Our Story Begins:
A World Gone Mad
I had to break down this week and talk to my kids about the world.
They think it’s gone mad.
In some ways, they might be right. In the last few months . . . hell the last few days . . . things have been insane.
First, there’s the world itself. We forget attacks on Paris, Belgium, and most recently the airport in Turkey. Random acts of terror that are designed to scare the hell out of us. My nephew won’t go to the shopping mall because he’s afraid . . . not of the people who go there but the fact that it might get attacked.
This week alone, two African-Americans were killed by police officers in completely different cities, one in Minnesota and another in Louisiana.
Then came Dallas. As I write this a city where I worked, lived, and have friends who I know were working Thursday night into Friday evening, was under attack. I know my friends, as guns fired, like the officers protecting people on the street, had to run into the areas where guns were firing in order to do their jobs and tell the world what is happening.

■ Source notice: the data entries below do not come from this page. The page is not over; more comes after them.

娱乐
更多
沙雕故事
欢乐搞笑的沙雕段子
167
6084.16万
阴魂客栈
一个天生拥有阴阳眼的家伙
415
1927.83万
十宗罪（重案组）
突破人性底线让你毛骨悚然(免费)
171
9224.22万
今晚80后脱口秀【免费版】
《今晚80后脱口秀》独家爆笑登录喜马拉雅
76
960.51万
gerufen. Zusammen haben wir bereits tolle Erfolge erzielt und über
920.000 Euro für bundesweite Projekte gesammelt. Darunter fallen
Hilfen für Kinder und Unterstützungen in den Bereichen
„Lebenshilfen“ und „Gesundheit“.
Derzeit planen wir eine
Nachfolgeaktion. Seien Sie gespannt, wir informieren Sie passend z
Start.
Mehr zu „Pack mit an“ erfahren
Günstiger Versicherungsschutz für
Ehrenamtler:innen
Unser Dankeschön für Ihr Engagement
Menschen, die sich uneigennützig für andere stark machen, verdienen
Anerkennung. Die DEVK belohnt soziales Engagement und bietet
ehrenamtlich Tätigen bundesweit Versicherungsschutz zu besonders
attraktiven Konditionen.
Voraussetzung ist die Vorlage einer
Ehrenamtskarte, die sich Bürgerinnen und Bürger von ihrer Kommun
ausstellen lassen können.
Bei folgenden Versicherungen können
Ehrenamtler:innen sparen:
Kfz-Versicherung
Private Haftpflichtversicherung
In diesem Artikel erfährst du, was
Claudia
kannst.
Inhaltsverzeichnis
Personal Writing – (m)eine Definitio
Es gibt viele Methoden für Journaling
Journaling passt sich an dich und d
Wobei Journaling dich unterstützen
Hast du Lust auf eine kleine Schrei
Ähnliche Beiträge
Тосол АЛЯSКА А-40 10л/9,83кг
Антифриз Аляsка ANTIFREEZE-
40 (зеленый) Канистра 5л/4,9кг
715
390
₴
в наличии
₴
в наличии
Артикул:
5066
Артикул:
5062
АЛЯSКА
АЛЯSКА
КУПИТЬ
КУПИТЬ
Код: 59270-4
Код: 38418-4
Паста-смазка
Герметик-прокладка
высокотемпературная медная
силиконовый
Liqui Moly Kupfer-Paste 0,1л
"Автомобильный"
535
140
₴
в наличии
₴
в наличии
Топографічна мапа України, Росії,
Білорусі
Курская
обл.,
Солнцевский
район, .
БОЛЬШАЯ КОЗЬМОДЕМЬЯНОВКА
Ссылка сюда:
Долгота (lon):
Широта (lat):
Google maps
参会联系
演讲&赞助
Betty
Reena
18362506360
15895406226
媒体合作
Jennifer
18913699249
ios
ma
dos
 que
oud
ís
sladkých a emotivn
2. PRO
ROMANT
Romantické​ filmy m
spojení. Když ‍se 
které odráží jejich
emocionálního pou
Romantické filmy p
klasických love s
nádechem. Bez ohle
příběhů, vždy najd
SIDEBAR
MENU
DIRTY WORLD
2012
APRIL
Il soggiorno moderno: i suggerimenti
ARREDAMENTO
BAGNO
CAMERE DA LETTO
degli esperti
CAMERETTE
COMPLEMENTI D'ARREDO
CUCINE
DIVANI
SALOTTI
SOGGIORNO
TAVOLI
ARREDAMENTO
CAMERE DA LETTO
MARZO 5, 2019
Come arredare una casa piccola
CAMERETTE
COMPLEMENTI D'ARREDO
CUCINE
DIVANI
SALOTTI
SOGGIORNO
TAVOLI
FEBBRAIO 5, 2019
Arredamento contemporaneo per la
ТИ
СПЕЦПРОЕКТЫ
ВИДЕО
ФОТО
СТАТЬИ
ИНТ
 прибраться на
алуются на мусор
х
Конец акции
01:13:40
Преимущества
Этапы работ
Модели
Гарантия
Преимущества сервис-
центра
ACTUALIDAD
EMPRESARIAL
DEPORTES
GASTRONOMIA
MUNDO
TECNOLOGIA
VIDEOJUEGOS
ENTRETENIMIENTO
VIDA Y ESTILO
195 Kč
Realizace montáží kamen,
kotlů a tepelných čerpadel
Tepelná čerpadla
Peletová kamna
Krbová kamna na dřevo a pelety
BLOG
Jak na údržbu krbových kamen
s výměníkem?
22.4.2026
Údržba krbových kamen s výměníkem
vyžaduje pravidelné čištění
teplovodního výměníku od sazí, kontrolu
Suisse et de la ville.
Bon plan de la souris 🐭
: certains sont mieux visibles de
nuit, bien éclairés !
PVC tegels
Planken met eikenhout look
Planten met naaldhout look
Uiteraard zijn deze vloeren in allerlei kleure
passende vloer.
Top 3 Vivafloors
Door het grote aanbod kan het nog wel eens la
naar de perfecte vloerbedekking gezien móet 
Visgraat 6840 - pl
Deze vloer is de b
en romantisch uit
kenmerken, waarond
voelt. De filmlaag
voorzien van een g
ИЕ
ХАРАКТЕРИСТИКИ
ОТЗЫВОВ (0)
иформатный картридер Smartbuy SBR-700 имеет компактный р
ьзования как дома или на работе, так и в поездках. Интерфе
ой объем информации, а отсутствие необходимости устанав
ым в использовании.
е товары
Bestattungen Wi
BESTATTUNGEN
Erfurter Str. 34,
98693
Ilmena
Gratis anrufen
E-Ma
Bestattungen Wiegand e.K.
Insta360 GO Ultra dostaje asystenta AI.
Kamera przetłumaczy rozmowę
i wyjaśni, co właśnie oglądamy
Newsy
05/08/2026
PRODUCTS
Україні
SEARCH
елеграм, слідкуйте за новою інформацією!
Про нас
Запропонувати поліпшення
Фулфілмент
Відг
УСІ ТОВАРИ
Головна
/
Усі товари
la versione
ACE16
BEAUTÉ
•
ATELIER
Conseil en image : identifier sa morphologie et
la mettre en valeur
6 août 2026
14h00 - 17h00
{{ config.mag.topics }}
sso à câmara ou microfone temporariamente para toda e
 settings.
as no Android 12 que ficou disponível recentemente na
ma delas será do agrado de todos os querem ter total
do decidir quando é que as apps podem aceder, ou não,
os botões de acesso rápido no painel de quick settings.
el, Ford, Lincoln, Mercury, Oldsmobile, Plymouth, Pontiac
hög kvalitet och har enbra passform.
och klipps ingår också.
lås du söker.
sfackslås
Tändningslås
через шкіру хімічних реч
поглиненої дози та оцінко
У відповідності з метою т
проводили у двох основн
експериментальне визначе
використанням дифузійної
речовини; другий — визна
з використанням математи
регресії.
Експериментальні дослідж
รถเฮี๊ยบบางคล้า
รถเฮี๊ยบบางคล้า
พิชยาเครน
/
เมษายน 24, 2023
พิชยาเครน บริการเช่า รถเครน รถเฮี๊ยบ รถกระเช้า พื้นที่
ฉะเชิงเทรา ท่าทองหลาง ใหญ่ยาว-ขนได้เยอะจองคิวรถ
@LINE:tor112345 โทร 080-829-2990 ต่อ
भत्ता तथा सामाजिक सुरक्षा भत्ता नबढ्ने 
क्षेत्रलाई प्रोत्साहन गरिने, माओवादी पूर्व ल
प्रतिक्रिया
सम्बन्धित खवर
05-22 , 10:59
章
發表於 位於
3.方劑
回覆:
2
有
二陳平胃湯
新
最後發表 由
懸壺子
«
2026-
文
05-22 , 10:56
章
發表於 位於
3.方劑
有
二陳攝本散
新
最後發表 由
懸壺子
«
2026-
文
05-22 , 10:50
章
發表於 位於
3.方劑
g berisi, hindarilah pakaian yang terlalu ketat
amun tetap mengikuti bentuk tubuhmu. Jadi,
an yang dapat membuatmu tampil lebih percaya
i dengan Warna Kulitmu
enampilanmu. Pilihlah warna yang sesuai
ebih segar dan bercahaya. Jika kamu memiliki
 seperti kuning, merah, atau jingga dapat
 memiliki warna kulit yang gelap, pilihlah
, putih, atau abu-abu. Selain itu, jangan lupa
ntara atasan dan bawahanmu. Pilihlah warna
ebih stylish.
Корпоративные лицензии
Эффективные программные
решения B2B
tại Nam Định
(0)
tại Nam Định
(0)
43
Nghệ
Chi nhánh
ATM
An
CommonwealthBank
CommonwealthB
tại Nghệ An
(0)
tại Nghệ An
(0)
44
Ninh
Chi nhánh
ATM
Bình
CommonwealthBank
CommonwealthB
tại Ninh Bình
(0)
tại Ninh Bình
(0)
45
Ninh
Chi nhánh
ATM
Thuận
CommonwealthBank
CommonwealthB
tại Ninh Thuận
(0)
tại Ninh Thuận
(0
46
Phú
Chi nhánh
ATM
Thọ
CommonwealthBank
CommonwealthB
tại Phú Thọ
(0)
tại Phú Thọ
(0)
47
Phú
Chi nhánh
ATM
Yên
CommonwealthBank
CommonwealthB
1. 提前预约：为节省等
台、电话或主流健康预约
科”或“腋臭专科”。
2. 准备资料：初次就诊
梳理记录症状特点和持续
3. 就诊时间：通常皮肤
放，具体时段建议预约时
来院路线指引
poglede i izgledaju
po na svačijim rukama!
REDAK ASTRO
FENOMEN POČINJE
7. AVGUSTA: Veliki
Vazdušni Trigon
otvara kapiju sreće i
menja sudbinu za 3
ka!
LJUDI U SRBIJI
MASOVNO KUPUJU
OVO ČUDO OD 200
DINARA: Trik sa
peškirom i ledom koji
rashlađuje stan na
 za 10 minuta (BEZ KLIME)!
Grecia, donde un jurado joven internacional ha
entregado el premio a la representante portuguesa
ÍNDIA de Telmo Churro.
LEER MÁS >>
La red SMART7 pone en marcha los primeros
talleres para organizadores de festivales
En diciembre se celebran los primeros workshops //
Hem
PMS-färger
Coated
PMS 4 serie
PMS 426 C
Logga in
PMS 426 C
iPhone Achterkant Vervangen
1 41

So my kids wanted to know if the world has gone mad.
But it hasn’t. Maybe, more appropriately, the world was always mad.
Let me just give you some context because when I was my sons’ age, 13, this is what was going on in the world:
We were in a “Cold War.” You may scoff at this, but we worried that the Russians were going to attack or we would attack them. “Nuclear Winter,” “Acid Rain,” and other after-effects of hundreds of mushroom clouds blooming on the horizon were always sitting there in the backs of our minds.
Yet we managed to have birthdays, parties, go on dates . . . and live.
In 1983 I was the age my twin sons are now, 13. In that year:
– A suicide bomber attacked a Marine barracks in Beiruit
– A suicide bomber attacked the US Embassy in Beiruit
– Both the US and French Embassys were bombed in Kuwait.
– Russia was in the middle of a protracted war . . . in Afghanistan
Planes exploded, people hijacked planes to go to Libya and Cuba, and Iran was now an Islamic state.
Yet we managed to have birthday parties, go on dates, celebrate, fall in love . . . and live.
I can give you perspective, at least from a personal basis. Five years ago as the world swirled around us in seeming chaos, our own personal worlds joined the maelstrom when my wife passed away. We could have gone with the depression and the sadness and then fallen into the same despair that is easy to embrace when you look at what’s going on in the world.
What do you tell your kids then?
Fear of something that may or may not ever happen will take over your life. We could have faced nuclear holocaust but we didn’t. We didn’t live like it was imminent, we knew it might be, but it wasn’t going to stop us. We could have worried terrorists were going to attack us . . . after Locherbie . . . after Oklahoma City . . . after 9/11 . . . after Ataturk. But look . . . people are having birthday parties, going on dates, celebrating, falling in love . . . and living.
No matter what, who, when or why fault lies one thing is consistent and that is those around us who live, love, and care about us. Our mantra after losing my wife has and always will be “we’re stronger together than when we’re apart.” Truer words could not be spoken, particularly today.
Even if the world’s falling apart, we celebrated birthdays, went on dates, fell in love . . . and we live.